Om een toereikende convectieve warmteafvoer mogelijk te maken, mogen de lantaarn en
de lagersteun niet geïsoleerd worden!
7.3 Monitoring
Als de installatie en/of de toepassing een risico op overschrijding van het toegestane gebruik van de
pomp met zich meebrengt, kan extra bewakingsapparatuur worden gebruikt.
7.3.1
Vermogensmonitor
Een vermogensmonitor bewaakt het stroomverbruik van de motor. Er kunnen randvoorwaarden worden
ingesteld en er kan een foutmelding of een noodstop worden gegenereerd bij het bereiken van de
ingestelde waarden.
7.3.1.1
Ontkoppeling van de magnetische aandrijving
Overschrijding van het maximumkoppel van de magnetische aandrijving kan worden veroorzaakt door
verschillende storingsmodi (bijv. blokkering rotor, overschrijding van het maximum debiet, ...). Het
motorvermogen neemt aanzienlijk af tot het niveau dat slechts nodig is voor het draaien van de
buitenste rotor.
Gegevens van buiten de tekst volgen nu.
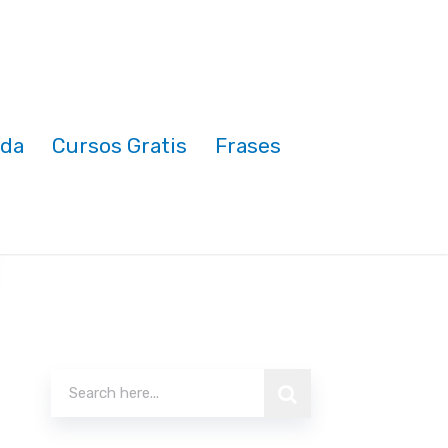
nda
Cursos Gratis
Frases
s
!
Buscar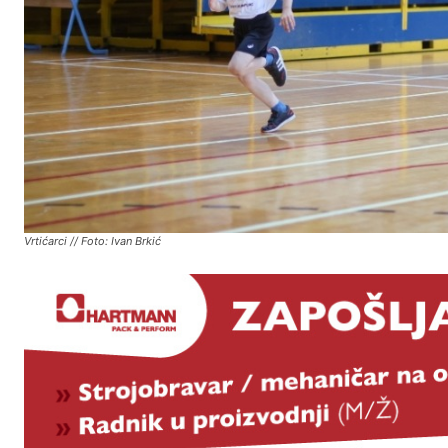
Vrtićarci // Foto: Ivan Brkić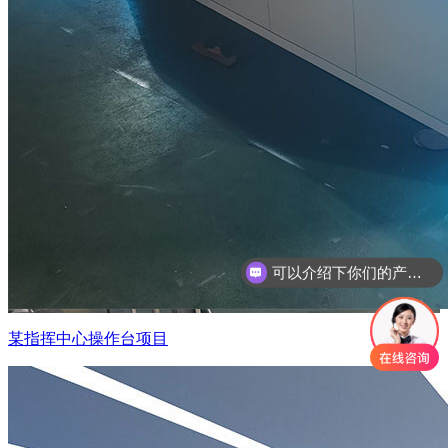
可以介绍下你们的产品么
你们是怎么收费的呢
某指挥中心操作台项目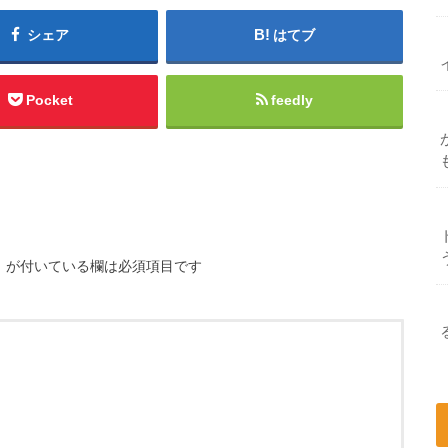
シェア
はてブ
Pocket
feedly
※
が付いている欄は必須項目です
De ontkoppeling van de magneetaandrijving kan worden gedetecteerd door een min.
waarde voor het motorvermogen in te stellen.
7.3.1.2
Minimum- en maximumdebiet
Een vermogensmonitor kan worden gebruikt om indirect de minimale en maximale debieten te
bewaken door de hydraulische curve van de pomp en de vermogenscurve te gebruiken om de
minimale en maximale vermogensinstelpunten van de vermogensmeter in te stellen op de
corresponderende debieten bij een bepaald toerental.
7.3.1.3
Drooglopen
In de meeste gevallen zal het geabsorbeerde vermogen tijdens de droogloop lager zijn dan het
geabsorbeerde vermogen bij een minimaal bedrijfsdebiet. Een vermogensmonitor kan worden gebruikt om
indirect de droogloopcondities te controleren door de hydraulische curve van de pomp en de
vermogenscurve te gebruiken om de minimale instelpunten voor het vermogen van de vermogensmonitor in
te stellen.
7.3.2
Temperatuursonde op de containmentmantel
Een temperatuurbewakingstoestel dat in direct contact staat met het metalen omhulsel kan worden
gebruikt om verstopping van het inwendige filter of het free-flow-filter te detecteren, voor aansluitingen
zie 3.4. Over het algemeen kan voor waterachtige vloeistoffen een alarminstelling van 10 K boven de
temperatuur van de verpompte vloeistof worden gebruikt. Neem voor vloeistoffen met sterk afwijkende
fysische eigenschappen ten opzichte van water contact op met Flowserve.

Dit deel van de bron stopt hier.